Re: http URIs as names and scalability from Miles Sabin on 2002-10-13 (www-tag@w3.org from October 2002)

From: Miles Sabin <miles@milessabin.com>
Date: Sun, 13 Oct 2002 10:11:53 +0100
To: www-tag@w3.org
Message-Id: <200210131011.54102.miles@milessabin.com>

Larry Masinter wrote,
> It would be very bad if the web architecture REQUIRED or even
> ENCOURAGED implementors of widely used media types to actually go off
> and GET the namespace URI. So a web design that had browsers actually
> trying to connect to www.w3.org and "GET /1999/xhtml" whenever they
> tried to open an XHTML document ... well, that would be a bad design.

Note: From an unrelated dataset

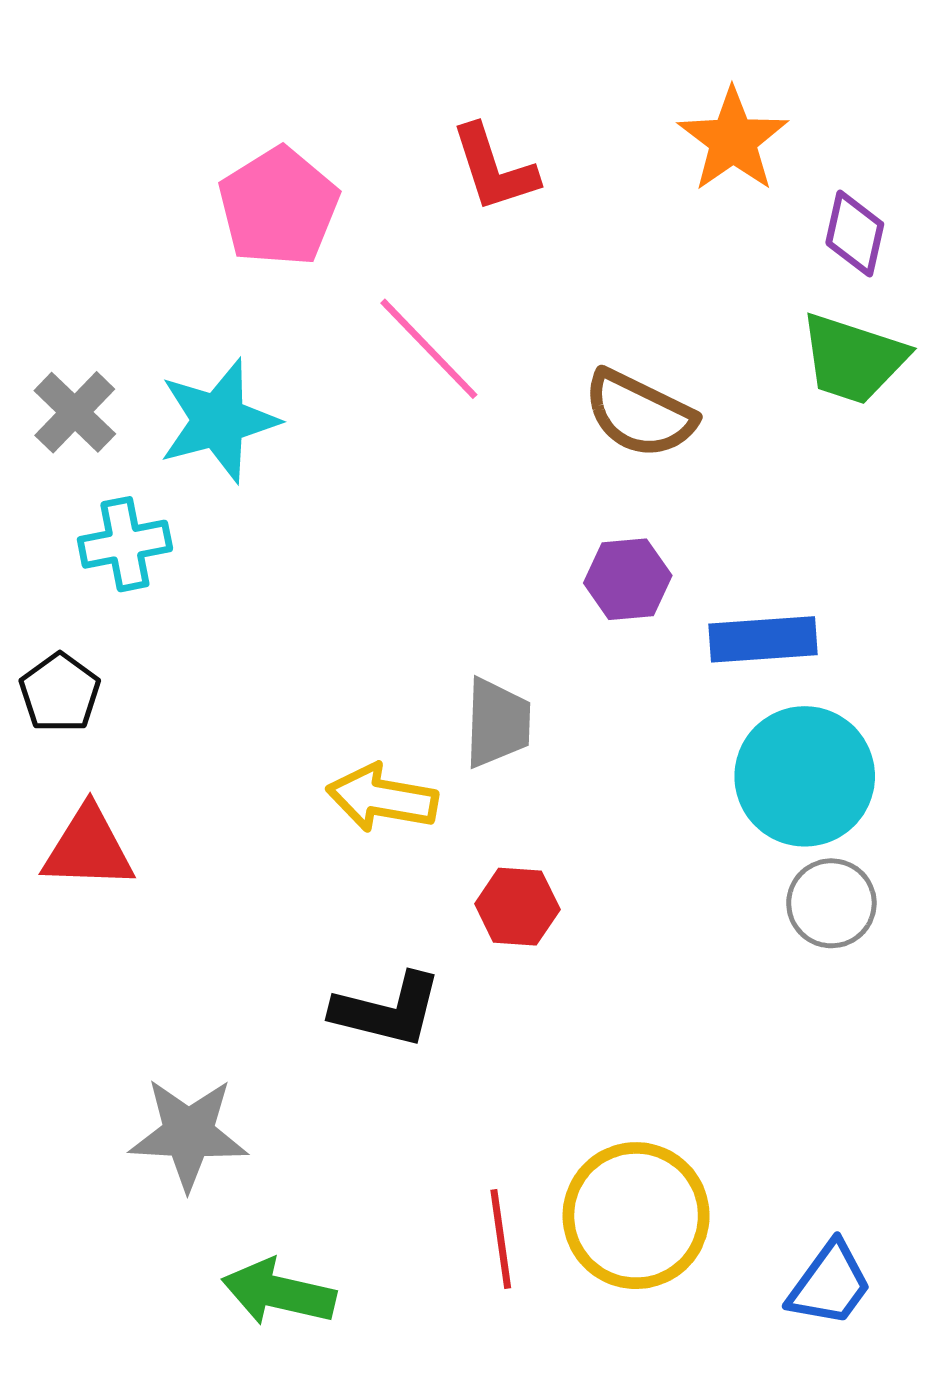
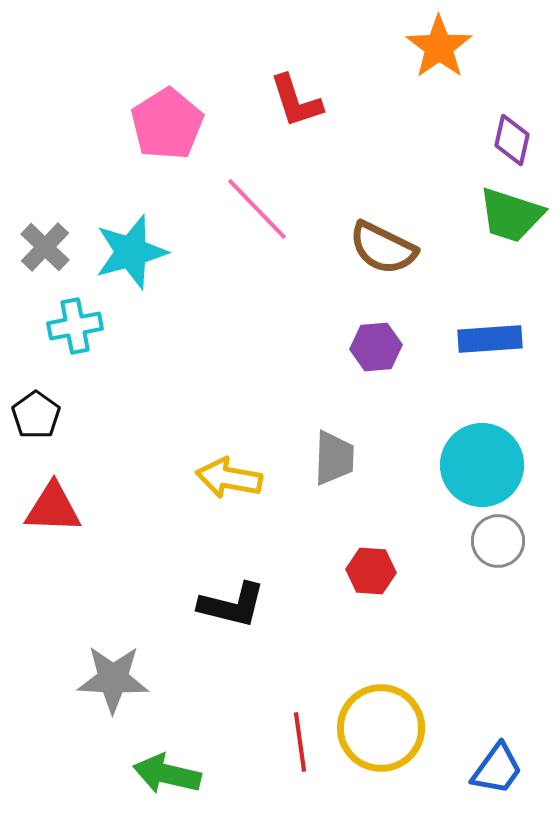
orange star: (733, 140) -> (439, 47), moved
blue rectangle: (763, 639) -> (490, 339), moved
gray trapezoid: (497, 723) -> (334, 458), moved
red hexagon: (517, 907) -> (371, 571), moved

I've raised this issue several times over the last few years, tho' wrt 
DTD external subset system ids rather than namespace URIs, and the 
response has always seemed to be either that the problem is with poor 
implementations or that caching/catalogs and content distribution are 
the answer.

The problem here is that the poor (or maybe malicious) implementation is 
at the client end, so not under the control of the URI publisher. It 
certainly used to be the case that many off-the-shelf XML parsers would 
by default attempt to retrieve external subsets when validating, and 
many developers were unware of the need to change that default. We had 
an illustration of the consequences a while back when Netscape "lost" 
the RSS DTD (see http://www.oreillynet.com/cs/weblog/view/wlg/263) and 
lots of peoples feeds stopped working. Whilst this was an 
administrative mistake, from the POV of the clients, poorly implemented 
or not, it was indistiguishable from a server failure or denial of 
service.

Even more ridiculous would be a use of XML for locally stored 
application configuration information where each read implictly 
involved network access thanks to an attempt to retrive DTD or 
namespace information. Aside from making the application unusable on 
disconnected machines, we could easily imagine the users of an 
increasingly popular product eventually slashdotting the vendor. And 
there's also a privacy issue: each retrieval could be construed as the 
application "phoning home".

So I agree with Larry, there definitely is an architectural issue here. 
It's one thing to say that URIs SHOULD be retriev*able* it's quite 
another to say that they SHOULD be retriev*ed*. That said, as has been 
pointed out more than once, anything which is retrievable probably will 
be retrieved: whether or not it's retrieved often enough to cause 
problems is pretty much indeterminate.

Cheers,


Miles

Received on Sunday, 13 October 2002 05:12:30 UTC